Not sure I understand you correctly here, but if you want to know all possible combinations of betting on 3 games, it's fairly easy:
Simply multiply the number of options of each game: 3 possible results in each of the 3 games means 3 * 3 * 3 = 27 possible results:

1-1-1, 1-1-x, 1-1-2, 1-x-1, 1-x-x, 1-x-2, 1-2-1, 1-2-x, 1-2-2,
x-1-1, x-1-x, x-1-2, x-x-1, x-x-x, x-x-2, x-2-1, x-2-x, x-2-2,
2-1-1, 2-1-x, 2-1-2, 2-x-1, 2-x-x, 2-x-2, 2-2-1, 2-2-x, 2-2-2,

(4 games would result in 3*3*3*3 or 3^^4)

[Obby]

Not sure I understand you correctly here, but if you want to know all possible combinations of betting on 3 games, it's fairly easy:
Simply multiply the number of options of each game: 3 possible results in each of the 3 games results in 3 * 3 * 3 = 27 possible results:

1-1-1, 1-1-x, 1-1-2, 1-x-1, 1-x-x, 1-x-2, 1-2-1, 1-2-x, 1-2-2,
x-1-1, x-1-x, x-1-2, x-x-1, x-x-x, x-x-2, x-2-1, x-2-x, x-2-2,
2-1-1, 2-1-x, 2-1-2, 2-x-1, 2-x-x, 2-x-2, 2-2-1, 2-2-x, 2-2-2,

(4 games would result in 3*3*3*3 or 3^^4)
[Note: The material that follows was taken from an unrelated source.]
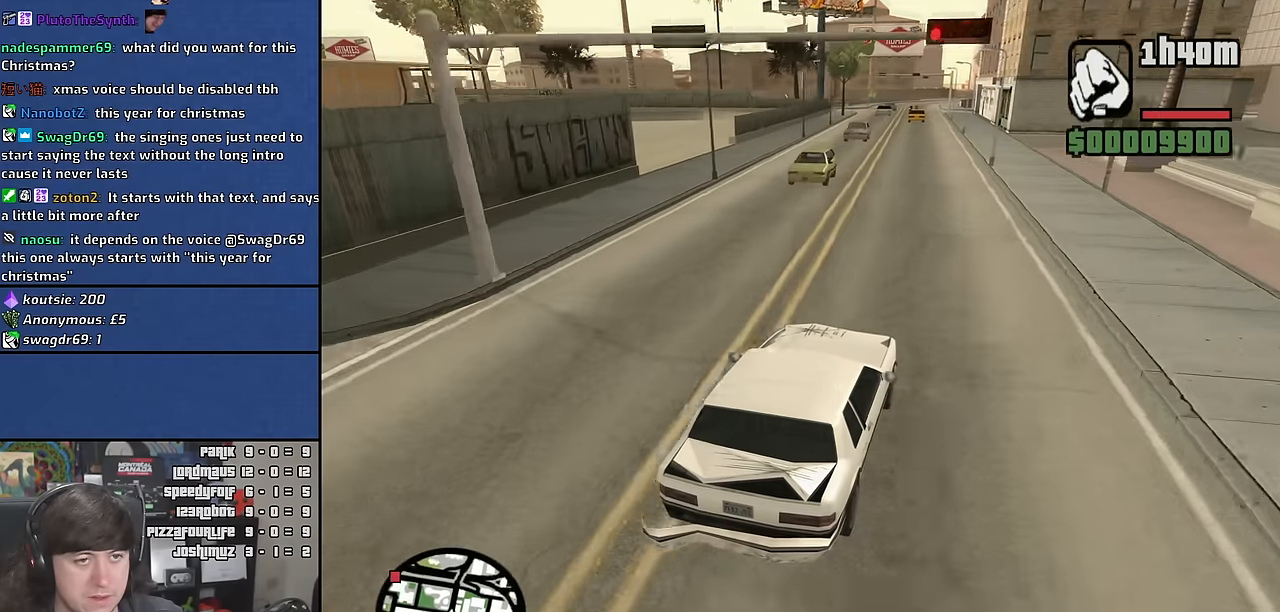
{"keys": ["w"], "mouse": [], "events": [[33, "a", "down"], [133, "6", "down"], [150, "a", "up"], [250, "6", "up"]]}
ahhh ok but if its limited to set outcomes like team 1 wins tie or team 2 wins it doesnt matter about the loseing team(s) or the tie and if theres 3 out comes per game team 1 wins team 2 wins or a tie you cant have 1-1-1 or x-x-x or 2-2-2 kinda things since team one and 2 played team one didnt play by its self

[Deleted]

Well... 3 possibilities for the first set, 3 possibilities for the second set and 3 possibilities for the third set gives: 3x3x3=27 possible combinations.

At least that's how I recall it from my statistics class. Another way to find it would be to write out all the combinations. I don't think there can be much more than 27...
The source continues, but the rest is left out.